Ce relais d'information ne surprend pas les professionnels : il s'inscrit dans un contexte macroéconomique qui pèse sur le coût du financement. Trois facteurs sont mis en avant :
- tensions internationales, avec la reprise du conflit au Moyen-Orient ;
- hausse de l'inflation, qui réduit la marge de manœuvre des prêteurs ;
- taux d'emprunt d'État»» supérieurs à 4%, qui alourdissent le coût de refinancement des banques.
«la rentrée de septembre s’annonce probablement comme la dernière fenêtre de tir pour ceux qui ont un projet immobilier, avant un mouvement de hausse des taux qui devrait se poursuivre dans les prochaines semaines»
La citation, relayée par Vousfinancer, alerte sur le calendrier : les marchés anticipent une nouvelle remontée des taux directeurs de la Banque centrale européenne, un relèvement attendu dans environ 10 jours selon l'intermédiaire. Pour un foyer envisageant un achat, cela signifie qu'une partie des emprunts mis en chantier aujourd'hui pourrait bénéficier de conditions plus favorables que ceux finalisés après une prochaine hausse de la BCE.

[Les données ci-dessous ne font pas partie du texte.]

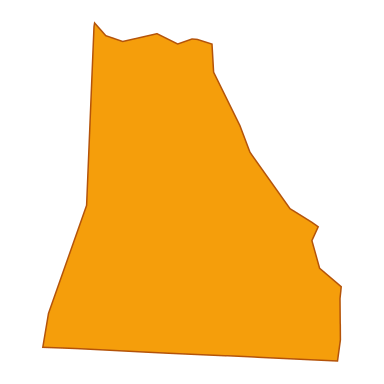 outline of Cleveland, North Carolina, United States of America
{"feature_id": "52423323B32747612056401", "entity_name": "Cleveland", "entity_type": "district", "adm_level": 2, "iso_a3": "USA", "parent_name": "United States of America", "parent_adm1": "North Carolina", "projection": "robinson", "projection_center": [-81.506, 35.374], "detail": "fine", "context": "isolated", "style": "filled", "palette": "amber", "viewbox_px": 384, "rotation_deg": 0, "n_neighbors": 0, "source": "geoboundaries", "source_scale": "gbopen_adm2", "svg_char_len": 619}
<svg xmlns="http://www.w3.org/2000/svg" viewBox="0 0 384 384"><path d="M252.0,155.2L249.9,152.1L239.9,125.6L213.6,72.2L212.0,44.1L197.2,39.4L192.0,39.0L177.7,44.0L157.0,33.7L122.7,41.5L105.8,35.7L94.6,23.0L94.0,26.7L86.6,205.4L48.5,313.4L42.8,347.3L62.6,348.0L77.5,348.6L101.2,349.8L124.1,351.0L145.4,352.1L167.6,353.2L192.1,354.3L226.2,355.8L226.7,355.7L248.2,356.7L254.2,357.0L258.7,357.3L311.6,359.8L337.5,361.0L340.4,339.9L340.3,324.9L340.2,323.2L340.0,298.5L340.8,291.1L341.2,286.7L319.6,268.3L311.9,240.6L318.2,226.8L312.0,222.4L290.0,208.7L252.0,155.2Z" fill="#f59e0b" stroke="#b45309" stroke-width="1.5"/></svg>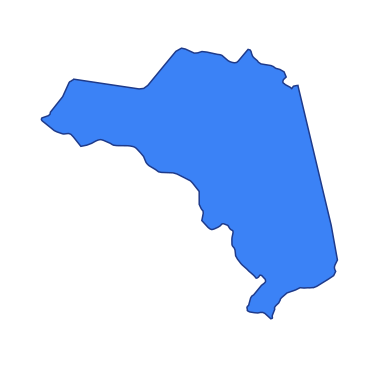 Alajuela, Robinson projection, rotated 346°
{"feature_id": "CRI-1333", "entity_name": "Alajuela", "entity_type": "Province", "adm_level": 1, "iso_a3": "CRI", "parent_name": "Costa Rica", "parent_adm1": "", "projection": "robinson", "projection_center": [-84.692, 10.447], "detail": "fine", "context": "isolated", "style": "filled", "palette": "blue", "viewbox_px": 384, "rotation_deg": 346, "n_neighbors": 0, "source": "natural_earth", "source_scale": "10m", "svg_char_len": 2790}
<svg xmlns="http://www.w3.org/2000/svg" viewBox="0 0 384 384"><g transform="rotate(346 192 192)"><path d="M280.9,67.2L282.8,68.3L283.3,70.0L283.3,72.3L283.7,75.1L284.6,76.8L287.2,80.5L287.8,82.1L289.9,84.4L299.2,88.4L301.3,90.0L303.1,92.2L307.0,94.4L310.4,97.7L311.2,103.2L308.4,104.8L307.6,105.4L306.7,107.2L307.0,108.5L307.9,109.4L308.3,110.2L312.7,114.2L313.8,115.8L316.0,113.9L319.1,114.0L320.6,114.2L320.5,115.2L320.0,163.8L319.6,200.5L319.3,226.6L319.0,257.9L316.7,292.5L316.7,293.1L313.0,297.5L312.0,299.3L311.9,299.9L311.8,300.6L311.8,301.8L312.2,303.8L309.2,307.4L303.7,309.4L290.3,313.7L286.7,314.2L285.7,313.9L283.2,313.5L282.3,313.3L281.5,313.0L277.5,312.3L273.7,311.0L268.8,312.1L259.8,312.9L253.7,316.0L252.0,317.1L251.8,317.4L251.6,318.0L249.3,320.6L245.8,322.6L244.5,323.7L243.9,324.5L244.0,325.1L243.9,325.8L240.2,331.0L239.8,331.9L239.6,333.6L239.2,334.0L237.8,334.1L233.4,327.5L231.6,326.0L229.2,325.4L226.6,325.3L223.3,324.2L219.1,322.4L217.7,321.3L217.0,320.4L217.3,319.2L217.3,317.9L217.4,317.3L217.8,316.8L218.1,316.4L219.5,315.7L223.2,309.1L224.8,307.5L227.0,306.7L236.8,299.4L240.0,298.0L241.0,297.4L241.6,296.8L241.8,296.3L242.0,294.6L239.4,289.9L238.0,289.1L237.5,289.3L235.9,290.7L234.4,291.2L233.7,291.2L233.3,291.0L233.1,290.7L232.8,290.0L232.7,289.5L231.4,287.3L228.2,282.8L226.5,279.9L223.3,275.3L222.1,273.2L219.9,268.1L218.9,264.5L219.7,258.7L219.6,257.9L219.4,256.6L218.3,254.3L218.1,253.4L218.1,252.5L219.3,247.4L219.9,245.7L222.0,241.4L222.2,240.2L222.2,239.4L221.8,239.0L220.6,237.9L219.8,236.6L218.7,233.1L215.1,230.5L213.6,230.2L213.1,230.4L212.6,230.7L211.3,231.6L208.6,232.5L204.8,233.2L203.1,233.3L202.0,233.2L200.7,232.3L200.3,231.9L199.0,230.2L194.6,222.1L197.8,215.3L198.1,213.0L197.6,212.0L197.3,211.6L196.8,210.0L196.0,205.8L199.1,193.2L194.7,183.4L193.2,180.8L181.8,170.9L178.2,168.8L167.1,165.6L164.4,164.3L162.2,161.6L156.9,156.3L156.2,155.4L155.1,153.5L154.5,151.9L153.6,145.8L151.3,141.1L148.5,136.1L147.2,134.6L145.9,133.7L143.2,132.4L141.0,131.6L130.3,128.8L127.2,127.6L126.0,126.6L124.5,125.0L118.5,120.4L117.0,119.5L115.8,119.0L114.6,118.9L113.2,118.9L110.8,119.3L106.4,120.5L101.2,121.1L95.2,120.8L90.2,109.8L88.5,106.8L87.6,106.1L87.1,105.8L86.6,105.5L86.1,105.3L81.6,104.7L80.4,104.2L75.5,101.0L73.2,99.1L64.2,87.2L63.9,86.8L63.5,85.9L63.4,85.3L63.5,84.8L64.3,83.8L71.1,83.2L72.9,82.3L73.5,81.3L73.9,80.3L89.6,68.2L99.2,56.1L100.0,55.5L100.5,55.3L101.3,55.2L102.5,54.7L104.0,54.3L104.5,53.9L133.2,65.8L165.6,79.2L170.2,79.8L174.9,77.9L195.5,62.6L210.4,51.6L216.6,49.9L220.2,51.7L227.8,57.8L231.3,58.4L235.6,58.1L240.2,59.8L250.2,64.7L251.3,65.1L252.3,65.5L253.3,66.1L254.2,66.8L258.7,73.2L260.4,74.8L262.2,75.9L264.4,76.9L266.6,77.1L268.5,76.2L279.2,68.4L280.9,67.2Z" fill="#3b82f6" stroke="#1e3a8a" stroke-width="1.5"/></g></svg>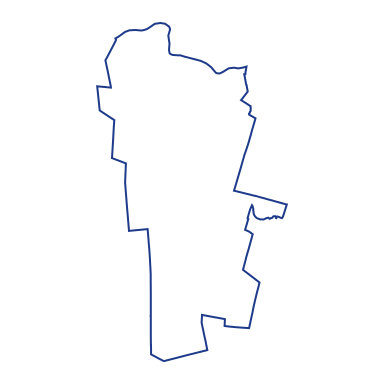 Silistea, Braila, Romania
{"feature_id": "2599482B85034366886302", "entity_name": "Silistea", "entity_type": "district", "adm_level": 2, "iso_a3": "ROU", "parent_name": "Romania", "parent_adm1": "Braila", "projection": "orthographic", "projection_center": [27.821, 45.335], "detail": "fine", "context": "isolated", "style": "outline", "palette": "blue", "viewbox_px": 384, "rotation_deg": 0, "n_neighbors": 0, "source": "geoboundaries", "source_scale": "gbopen_adm2", "svg_char_len": 3094}
<svg xmlns="http://www.w3.org/2000/svg" viewBox="0 0 384 384"><path d="M234.7,327.1L238.8,327.4L241.0,327.6L245.8,327.9L249.1,328.1L250.6,321.1L252.0,314.6L252.4,312.9L253.7,306.3L254.8,301.5L254.8,301.3L257.0,292.3L258.4,287.1L259.5,282.5L255.1,279.1L250.8,275.8L243.0,269.8L245.9,258.9L245.9,258.4L247.2,253.9L247.7,252.1L248.3,250.3L252.0,236.8L252.7,234.2L249.9,232.2L249.3,231.7L245.1,229.8L248.3,219.0L247.8,218.7L247.6,218.6L247.6,218.3L247.8,217.4L247.9,217.1L248.1,216.4L248.7,214.2L250.1,209.5L250.4,208.8L252.0,205.2L252.2,205.5L252.6,206.2L252.7,206.8L252.8,207.1L253.0,207.6L253.1,208.2L253.3,208.6L253.4,209.2L253.3,209.5L253.1,210.2L253.2,210.3L253.6,211.7L253.5,212.9L254.1,214.8L255.0,216.3L255.5,216.9L256.7,218.0L257.3,218.3L259.1,219.0L260.1,219.4L261.6,219.4L263.2,219.5L264.3,219.2L265.8,218.4L267.7,217.8L268.4,217.7L269.6,218.8L270.2,218.7L271.1,218.0L272.1,217.9L273.4,216.3L275.2,216.2L275.3,216.3L275.8,216.5L275.9,218.0L276.3,218.1L276.7,216.6L277.7,216.5L278.5,216.9L279.3,217.1L279.7,217.3L280.0,217.5L280.4,217.7L281.0,217.9L282.0,218.1L283.0,216.5L283.7,214.4L286.8,204.5L286.6,204.5L255.0,195.8L254.3,195.7L239.0,191.9L234.0,190.7L235.1,187.1L237.2,180.0L237.6,178.6L240.5,168.8L242.0,163.5L243.9,156.8L244.2,155.7L244.6,154.4L246.0,150.5L248.1,144.2L251.0,134.2L251.8,131.0L254.5,121.9L255.5,118.3L254.0,117.5L252.2,116.4L249.2,114.7L249.0,113.6L249.4,113.4L249.5,113.2L249.7,112.9L249.8,112.6L249.9,111.9L250.0,111.7L250.4,111.3L250.6,111.1L250.7,110.8L250.7,110.5L250.6,109.4L250.8,108.2L250.7,107.7L250.5,107.1L250.4,106.8L250.5,106.5L250.6,106.3L250.6,106.2L241.1,100.1L241.7,99.4L242.3,98.6L244.7,95.5L245.8,94.1L247.7,91.6L247.7,91.4L246.5,84.9L246.2,84.8L245.7,82.2L245.3,79.6L245.2,79.4L244.9,77.6L244.8,77.0L244.2,74.3L245.4,74.2L245.5,72.1L246.0,69.3L246.5,66.6L242.9,67.6L238.2,68.4L234.0,67.7L228.8,68.3L224.4,71.0L223.7,71.5L219.9,73.4L217.6,73.4L215.9,72.8L211.2,67.2L206.4,63.5L200.9,60.9L184.4,56.6L180.3,55.3L177.6,55.3L172.3,54.9L169.7,53.5L169.0,50.1L169.5,43.6L168.3,35.7L170.1,29.3L169.2,26.7L165.2,23.8L160.5,23.0L154.9,23.8L152.2,25.6L150.5,26.8L146.7,29.2L143.3,30.2L142.8,30.3L141.3,30.5L139.8,30.4L135.6,30.0L129.5,30.3L125.1,31.9L118.3,36.8L117.9,37.0L115.4,38.4L115.7,39.1L116.0,39.8L115.6,41.0L107.2,57.1L105.4,60.3L107.3,69.2L108.5,75.1L110.5,84.9L110.8,86.4L110.9,87.6L97.2,86.3L99.7,110.4L102.6,112.4L114.3,120.1L113.8,126.8L113.1,140.1L112.0,158.1L125.9,163.4L125.1,182.7L126.8,204.5L129.0,230.9L130.9,230.7L138.3,230.0L147.6,229.1L148.4,238.2L148.8,243.8L149.3,249.4L149.9,258.3L150.2,264.6L150.4,267.7L150.7,274.1L150.7,275.8L150.7,280.2L150.7,280.4L150.8,292.0L150.8,295.4L150.8,295.7L150.8,305.4L150.8,315.0L150.7,315.4L150.8,315.4L150.8,325.4L150.8,335.3L150.9,345.2L151.0,345.2L151.1,354.4L153.5,355.7L155.7,356.8L156.3,357.2L159.1,358.7L163.4,360.9L164.4,361.0L190.4,354.3L207.3,350.1L205.3,339.9L204.9,338.4L201.6,322.6L201.9,317.8L202.0,314.9L214.8,317.3L215.1,317.3L224.9,319.1L224.7,323.8L224.6,325.6L224.6,326.0L225.5,326.1L229.6,326.6L232.0,326.8L234.7,327.1Z" fill="none" stroke="#1e3a8a" stroke-width="2"/></svg>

Concrètement, le changement de barèmes se traduit par des taux proposés aux nouveaux emprunteurs qui augmentent de quelques dixièmes de point selon les enseignes. Si ces variations paraissent modestes à l'échelle individuelle, elles pèsent significativement sur la capacité d'achat : une hausse de 0,25 à 0,50 point peut réduire l'enveloppe de crédit accessible et augmenter le coût total du crédit sur la durée.
| Facteur | Impact observé |
|---|---|
| Tensions internationales | Prime de risque et nervosité des marchés |
| Inflation | Pression sur les marges et anticipation de resserrement monétaire |
| Taux d'État > 4% | Renchérissement du refinancement bancaire |
Du côté des acteurs du crédit, la communication est claire : ceux qui peuvent concrétiser un dossier rapidement ont encore une «fenêtre de tir». Pour les autres, il faudra composer avec des offres moins généreuses ou négocier davantage sur la durée, les assurances ou les frais annexes. Les pratiques varient d'une banque à l'autre, et la compétition entre réseaux et établissements restera un levier pour contenir l'impact des hausses tarifaires.
À court terme, les ménages doivent donc :
- vérifier la rapidité de traitement de leur dossier ;
- comparer les offres en intégrant l'ensemble des coûts (taux, assurance, frais de dossier) ;
- anticiper une probable nouvelle hausse liée à la décision de la BCE.
La suite dépendra autant des décisions de politique monétaire européenne que de l'évolution des marchés obligataires. Pour l'heure, l'heure est aux arbitrages rapides pour les projets immobiliers encore à l'étude.